U.S. Army, World War II
It’s impossible to understand the strength and courage that enables one to perform in such a way as to merit the Medal of Honor. You might get a glimpse of it by considering the actions of Greenville native Gus Kefurt.
His excellence as a soldier is evident from the fact that barely four months after he joined the army in August, 1944, he was already a staff sergeant in Company K, 15th Infantry Regiment, 3rd Infantry Division in France. That excellence is confirmed by his Medal of Honor citation:
“He distinguished himself by conspicuous gallantry and intrepidity above and beyond the call of duty on 23 and 24 December 1944, near Bennwihr, France. Early in the attack S/Sgt. Kefurt jumped through an opening in a wall to be confronted by about 15 Germans. Although outnumbered he opened fire, killing 10 and capturing the others. During a seesaw battle which developed he effectively adjusted artillery fire on an enemy tank close to his position although exposed to small arms fire. When night fell he maintained a 3-man outpost in the center of the town in the middle of the German positions and successfully fought off several hostile patrols attempting to penetrate our lines. Assuming command of his platoon the following morning he led it in hand-to-hand fighting through the town until blocked by a tank. Using rifle grenades he forced surrender of its crew and some supporting infantry. He then continued his attack from house to house against heavy machinegun and rifle fire. Advancing against a strongpoint that was holding up the company, his platoon was subjected to a strong counterattack and infiltration to its rear. Suffering heavy casualties in their exposed position the men remained there due to S/Sgt. Kefurt’s personal example of bravery, determination and leadership.

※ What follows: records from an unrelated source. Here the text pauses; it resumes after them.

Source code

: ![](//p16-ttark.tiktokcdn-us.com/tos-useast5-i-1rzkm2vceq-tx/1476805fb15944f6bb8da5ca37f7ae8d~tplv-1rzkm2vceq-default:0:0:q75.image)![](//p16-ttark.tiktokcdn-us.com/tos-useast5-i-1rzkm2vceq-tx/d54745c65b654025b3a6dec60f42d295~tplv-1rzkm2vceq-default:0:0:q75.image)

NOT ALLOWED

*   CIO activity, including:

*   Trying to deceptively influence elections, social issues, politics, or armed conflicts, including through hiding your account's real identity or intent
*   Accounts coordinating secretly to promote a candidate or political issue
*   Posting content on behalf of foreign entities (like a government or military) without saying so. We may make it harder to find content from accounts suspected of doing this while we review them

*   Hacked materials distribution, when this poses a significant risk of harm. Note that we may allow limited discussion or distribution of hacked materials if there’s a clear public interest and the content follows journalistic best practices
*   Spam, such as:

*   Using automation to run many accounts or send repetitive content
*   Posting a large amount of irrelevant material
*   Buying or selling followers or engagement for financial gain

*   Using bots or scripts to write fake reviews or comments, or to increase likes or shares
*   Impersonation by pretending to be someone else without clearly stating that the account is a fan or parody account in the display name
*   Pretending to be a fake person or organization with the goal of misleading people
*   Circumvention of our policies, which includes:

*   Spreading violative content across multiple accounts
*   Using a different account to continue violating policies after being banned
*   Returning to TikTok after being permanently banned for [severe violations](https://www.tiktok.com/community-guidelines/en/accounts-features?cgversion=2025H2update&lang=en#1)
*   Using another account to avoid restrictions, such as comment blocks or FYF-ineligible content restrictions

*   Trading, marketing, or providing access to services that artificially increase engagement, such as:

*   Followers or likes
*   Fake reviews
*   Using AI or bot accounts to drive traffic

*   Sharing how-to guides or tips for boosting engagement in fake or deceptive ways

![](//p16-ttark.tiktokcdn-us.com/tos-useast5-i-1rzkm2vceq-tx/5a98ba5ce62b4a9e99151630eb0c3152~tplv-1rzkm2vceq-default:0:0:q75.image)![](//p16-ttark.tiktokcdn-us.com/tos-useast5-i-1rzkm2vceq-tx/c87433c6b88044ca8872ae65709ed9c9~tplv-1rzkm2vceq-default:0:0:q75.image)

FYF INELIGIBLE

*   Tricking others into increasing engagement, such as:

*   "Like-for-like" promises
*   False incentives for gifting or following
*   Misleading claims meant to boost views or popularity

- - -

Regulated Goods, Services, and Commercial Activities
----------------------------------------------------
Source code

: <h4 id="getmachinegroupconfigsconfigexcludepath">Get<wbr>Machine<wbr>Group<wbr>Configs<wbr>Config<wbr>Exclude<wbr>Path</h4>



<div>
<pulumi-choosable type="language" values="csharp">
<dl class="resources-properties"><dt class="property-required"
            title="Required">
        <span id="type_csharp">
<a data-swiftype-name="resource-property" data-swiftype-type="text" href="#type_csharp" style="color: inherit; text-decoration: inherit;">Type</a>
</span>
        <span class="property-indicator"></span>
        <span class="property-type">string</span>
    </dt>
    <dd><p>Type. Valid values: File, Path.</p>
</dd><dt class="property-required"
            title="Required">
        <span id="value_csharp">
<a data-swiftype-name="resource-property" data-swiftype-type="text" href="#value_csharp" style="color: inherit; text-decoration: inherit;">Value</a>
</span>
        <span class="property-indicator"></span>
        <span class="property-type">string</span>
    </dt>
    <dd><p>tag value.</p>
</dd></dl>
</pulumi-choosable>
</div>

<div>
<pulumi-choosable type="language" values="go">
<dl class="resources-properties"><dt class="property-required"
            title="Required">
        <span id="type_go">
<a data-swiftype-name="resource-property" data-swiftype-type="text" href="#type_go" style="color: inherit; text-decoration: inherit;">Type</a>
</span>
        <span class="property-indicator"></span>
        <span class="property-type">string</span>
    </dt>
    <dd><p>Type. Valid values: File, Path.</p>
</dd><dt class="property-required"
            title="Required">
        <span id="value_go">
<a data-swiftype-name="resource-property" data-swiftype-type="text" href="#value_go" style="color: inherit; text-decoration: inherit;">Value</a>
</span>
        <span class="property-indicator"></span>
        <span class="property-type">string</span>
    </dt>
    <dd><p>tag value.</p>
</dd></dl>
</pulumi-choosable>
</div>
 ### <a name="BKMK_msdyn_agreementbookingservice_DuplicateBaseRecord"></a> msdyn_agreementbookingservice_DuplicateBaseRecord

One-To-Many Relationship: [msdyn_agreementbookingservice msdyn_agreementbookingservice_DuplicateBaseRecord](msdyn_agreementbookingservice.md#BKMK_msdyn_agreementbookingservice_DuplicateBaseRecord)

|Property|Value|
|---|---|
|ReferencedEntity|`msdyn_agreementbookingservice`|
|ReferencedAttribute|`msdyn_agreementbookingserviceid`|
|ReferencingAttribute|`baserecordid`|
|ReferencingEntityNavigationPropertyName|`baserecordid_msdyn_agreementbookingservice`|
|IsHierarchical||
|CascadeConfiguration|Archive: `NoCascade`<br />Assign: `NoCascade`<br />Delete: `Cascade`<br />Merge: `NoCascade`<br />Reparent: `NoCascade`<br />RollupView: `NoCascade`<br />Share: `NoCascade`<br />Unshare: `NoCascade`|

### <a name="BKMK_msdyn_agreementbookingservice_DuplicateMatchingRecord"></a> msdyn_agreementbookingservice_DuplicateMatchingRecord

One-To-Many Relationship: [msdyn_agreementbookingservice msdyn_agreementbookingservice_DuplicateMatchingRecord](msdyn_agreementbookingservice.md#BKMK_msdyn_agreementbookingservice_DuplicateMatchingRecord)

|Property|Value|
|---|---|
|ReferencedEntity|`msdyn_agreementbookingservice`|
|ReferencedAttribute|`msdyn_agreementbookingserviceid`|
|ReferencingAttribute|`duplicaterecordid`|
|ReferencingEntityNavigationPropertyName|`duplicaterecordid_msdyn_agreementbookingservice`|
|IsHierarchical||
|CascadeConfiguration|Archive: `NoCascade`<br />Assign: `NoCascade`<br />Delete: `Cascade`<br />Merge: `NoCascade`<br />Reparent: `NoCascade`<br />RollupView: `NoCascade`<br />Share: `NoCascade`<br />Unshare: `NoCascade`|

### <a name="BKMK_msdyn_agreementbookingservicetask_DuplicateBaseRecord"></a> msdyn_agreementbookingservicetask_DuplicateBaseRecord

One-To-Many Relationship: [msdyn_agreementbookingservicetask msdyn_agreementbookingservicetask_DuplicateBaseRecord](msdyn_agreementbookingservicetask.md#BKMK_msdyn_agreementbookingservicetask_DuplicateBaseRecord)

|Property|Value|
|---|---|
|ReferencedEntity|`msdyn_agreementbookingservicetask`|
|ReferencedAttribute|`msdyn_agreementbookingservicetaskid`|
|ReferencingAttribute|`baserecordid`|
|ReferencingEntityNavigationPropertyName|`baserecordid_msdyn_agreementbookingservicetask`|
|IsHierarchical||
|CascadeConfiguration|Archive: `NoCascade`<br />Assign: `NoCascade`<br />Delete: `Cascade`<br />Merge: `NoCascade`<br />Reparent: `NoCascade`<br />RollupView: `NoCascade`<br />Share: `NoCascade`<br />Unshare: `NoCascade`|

He constantly exposed himself to fire by going from man to man to direct fire. During this time he killed approximately 15 of the enemy at close range. Although severely wounded in the leg he refused first aid and immediately resumed fighting. When the forces to his rear were pushed back 3 hours later, he refused to be evacuated, but, during several more counterattacks moved painfully about under intense small arms and mortar fire, stiffening the resistance of his platoon by encouraging individual men and by his own fire until he was killed. As a result of S/Sgt. Kefurt’s gallantry the position was maintained.”
S/Sgt. Kefurt was buried at the American Cemetery and Memorial in Épinal, France.